**Ausgangstext:**
------------------------------------------------------------------------

Brot ist kostbar – Ohne Mist!

Mit Andreas Krainer (Inhaber/Küchenchef – Hotel Restaurant Café Krainer), Thomas Frisch (Vice President F&B&E OPS ECO & MIDSCALE Accor Northern Europe) und Eva Maria Seidl (Pomom)

1,3 Milliarden Tonnen Lebensmittel werden weltweit jährlich weggeworfen. Das entspricht einem Drittel aller produzierten Lebensmittel. Es besteht also dringender Handlungsbedarf! Unsere Expertenrunde gibt eine Handlungsanleitung zur Reduktion von vermeidbaren Brot- und Backwarenabfällen entlang der Wertschöpfungskette und verrät praktische Tipps für zero waste Konzepte im Tourismus.

------------------------------------------------------------------------

**Datenauszug:**
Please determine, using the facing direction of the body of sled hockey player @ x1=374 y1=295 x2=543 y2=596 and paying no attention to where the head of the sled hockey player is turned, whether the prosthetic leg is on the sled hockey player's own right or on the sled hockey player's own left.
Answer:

------------------------------------------------------------------------

**Was zu tun ist:** Prüfen Sie, ob die folgenden Aussagen mit dem Ausgangstext übereinstimmen, und antworten Sie jeweils mit Ja oder Nein samt den entscheidenden Worten des Ausgangstextes als wörtlichem Zitat. 1. Weltweit werden jedes Jahr 1,3 Milliarden Tonnen Lebensmittel weggeworfen. 2. Die weggeworfenen Lebensmittel machen die Hälfte aller produzierten Lebensmittel aus. 3. Thomas Frisch ist Inhaber und Küchenchef des Hotel Restaurant Café Krainer.

**Ausgearbeitete Lösung:**
1. Ja – „1,3 Milliarden Tonnen Lebensmittel werden weltweit jährlich weggeworfen.“
2. Nein – „Das entspricht einem Drittel aller produzierten Lebensmittel.“
3. Nein – „Andreas Krainer (Inhaber/Küchenchef – Hotel Restaurant Café Krainer)“